Copy the lines of the rows below exactly, starting at the line that holds "scientific name: Sceptridium dissectum" and running through the final line, with both ends included.

◆ **Data to use**
****

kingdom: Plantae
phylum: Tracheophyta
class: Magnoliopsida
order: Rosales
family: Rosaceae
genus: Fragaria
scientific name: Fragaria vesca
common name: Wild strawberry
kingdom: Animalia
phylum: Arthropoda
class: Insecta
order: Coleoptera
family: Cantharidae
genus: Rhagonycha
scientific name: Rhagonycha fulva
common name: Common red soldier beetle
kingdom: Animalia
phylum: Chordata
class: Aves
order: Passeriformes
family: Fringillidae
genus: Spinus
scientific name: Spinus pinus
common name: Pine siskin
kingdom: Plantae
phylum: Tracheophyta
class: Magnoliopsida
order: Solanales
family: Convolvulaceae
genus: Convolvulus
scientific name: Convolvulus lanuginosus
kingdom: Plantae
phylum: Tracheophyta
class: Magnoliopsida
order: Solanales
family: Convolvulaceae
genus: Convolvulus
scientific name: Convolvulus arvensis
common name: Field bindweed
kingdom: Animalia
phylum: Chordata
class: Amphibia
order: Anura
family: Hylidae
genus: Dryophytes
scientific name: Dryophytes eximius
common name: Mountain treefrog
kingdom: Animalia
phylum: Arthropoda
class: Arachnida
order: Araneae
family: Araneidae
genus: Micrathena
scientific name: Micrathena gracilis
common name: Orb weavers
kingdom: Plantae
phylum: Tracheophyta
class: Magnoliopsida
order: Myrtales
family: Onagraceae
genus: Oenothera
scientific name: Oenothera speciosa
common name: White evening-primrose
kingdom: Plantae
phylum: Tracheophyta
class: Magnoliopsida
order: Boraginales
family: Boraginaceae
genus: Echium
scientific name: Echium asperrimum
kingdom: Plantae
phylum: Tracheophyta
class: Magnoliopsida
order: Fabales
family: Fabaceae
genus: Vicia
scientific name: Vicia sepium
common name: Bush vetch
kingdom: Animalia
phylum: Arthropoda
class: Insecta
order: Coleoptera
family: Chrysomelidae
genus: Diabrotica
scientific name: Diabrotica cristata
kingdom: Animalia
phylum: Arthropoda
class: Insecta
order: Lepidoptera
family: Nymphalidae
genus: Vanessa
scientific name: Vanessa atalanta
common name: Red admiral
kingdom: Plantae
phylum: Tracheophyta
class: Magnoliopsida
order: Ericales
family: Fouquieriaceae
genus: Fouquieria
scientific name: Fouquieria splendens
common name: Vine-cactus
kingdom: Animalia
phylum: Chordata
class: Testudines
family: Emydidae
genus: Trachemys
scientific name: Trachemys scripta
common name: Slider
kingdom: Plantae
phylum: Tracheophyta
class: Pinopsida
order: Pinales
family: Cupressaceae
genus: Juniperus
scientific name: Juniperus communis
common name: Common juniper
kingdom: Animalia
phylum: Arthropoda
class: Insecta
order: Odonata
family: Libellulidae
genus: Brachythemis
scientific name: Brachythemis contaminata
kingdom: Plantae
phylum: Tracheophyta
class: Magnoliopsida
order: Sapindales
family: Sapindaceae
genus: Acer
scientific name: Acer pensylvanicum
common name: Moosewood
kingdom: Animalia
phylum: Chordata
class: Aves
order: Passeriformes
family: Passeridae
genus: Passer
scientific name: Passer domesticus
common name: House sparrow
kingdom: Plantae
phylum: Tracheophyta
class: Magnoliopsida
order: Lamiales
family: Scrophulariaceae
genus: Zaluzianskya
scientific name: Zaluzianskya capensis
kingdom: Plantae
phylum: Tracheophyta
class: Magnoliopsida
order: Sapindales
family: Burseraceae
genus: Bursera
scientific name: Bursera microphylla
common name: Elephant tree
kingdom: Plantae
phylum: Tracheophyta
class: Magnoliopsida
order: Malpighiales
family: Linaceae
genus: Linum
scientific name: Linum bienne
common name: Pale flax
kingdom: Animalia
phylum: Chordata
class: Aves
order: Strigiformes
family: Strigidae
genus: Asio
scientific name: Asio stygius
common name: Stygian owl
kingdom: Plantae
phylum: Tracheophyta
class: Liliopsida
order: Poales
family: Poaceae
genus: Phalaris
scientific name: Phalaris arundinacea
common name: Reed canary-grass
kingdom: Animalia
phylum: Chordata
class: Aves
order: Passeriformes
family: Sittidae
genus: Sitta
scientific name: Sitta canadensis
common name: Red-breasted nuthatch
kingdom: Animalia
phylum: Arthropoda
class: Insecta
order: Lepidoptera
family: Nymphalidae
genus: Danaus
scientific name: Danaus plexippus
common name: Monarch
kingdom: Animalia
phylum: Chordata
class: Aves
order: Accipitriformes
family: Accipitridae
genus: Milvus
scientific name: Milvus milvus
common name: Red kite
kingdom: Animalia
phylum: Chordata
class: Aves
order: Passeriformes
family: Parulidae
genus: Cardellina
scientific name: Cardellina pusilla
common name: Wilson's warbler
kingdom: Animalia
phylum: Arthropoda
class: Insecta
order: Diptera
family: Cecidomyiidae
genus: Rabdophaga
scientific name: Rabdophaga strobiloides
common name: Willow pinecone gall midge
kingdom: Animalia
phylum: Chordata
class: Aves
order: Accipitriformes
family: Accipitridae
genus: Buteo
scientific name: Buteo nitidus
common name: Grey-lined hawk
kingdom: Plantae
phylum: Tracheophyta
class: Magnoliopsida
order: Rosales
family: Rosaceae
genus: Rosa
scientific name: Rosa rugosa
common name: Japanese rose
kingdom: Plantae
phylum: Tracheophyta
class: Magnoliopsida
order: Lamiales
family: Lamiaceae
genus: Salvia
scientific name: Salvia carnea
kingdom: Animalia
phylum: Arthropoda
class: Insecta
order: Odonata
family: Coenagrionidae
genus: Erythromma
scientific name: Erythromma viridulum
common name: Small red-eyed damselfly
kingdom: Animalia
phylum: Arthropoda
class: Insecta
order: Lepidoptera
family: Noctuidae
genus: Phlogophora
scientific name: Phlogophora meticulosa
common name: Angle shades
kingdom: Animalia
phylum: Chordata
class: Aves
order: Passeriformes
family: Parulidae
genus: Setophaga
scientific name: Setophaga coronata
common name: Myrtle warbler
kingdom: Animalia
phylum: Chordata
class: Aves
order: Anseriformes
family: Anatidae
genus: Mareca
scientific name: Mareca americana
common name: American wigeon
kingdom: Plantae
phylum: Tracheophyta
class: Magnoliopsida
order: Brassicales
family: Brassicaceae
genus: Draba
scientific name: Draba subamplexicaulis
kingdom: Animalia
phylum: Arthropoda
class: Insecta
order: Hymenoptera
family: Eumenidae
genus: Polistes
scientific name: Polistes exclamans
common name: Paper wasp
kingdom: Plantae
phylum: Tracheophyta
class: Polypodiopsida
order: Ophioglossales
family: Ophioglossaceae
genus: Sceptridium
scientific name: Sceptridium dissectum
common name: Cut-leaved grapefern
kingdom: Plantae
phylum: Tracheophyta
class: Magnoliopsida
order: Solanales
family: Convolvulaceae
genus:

****

◆ **Answer**
scientific name: Sceptridium dissectum
common name: Cut-leaved grapefern
kingdom: Plantae
phylum: Tracheophyta
class: Magnoliopsida
order: Solanales
family: Convolvulaceae
genus:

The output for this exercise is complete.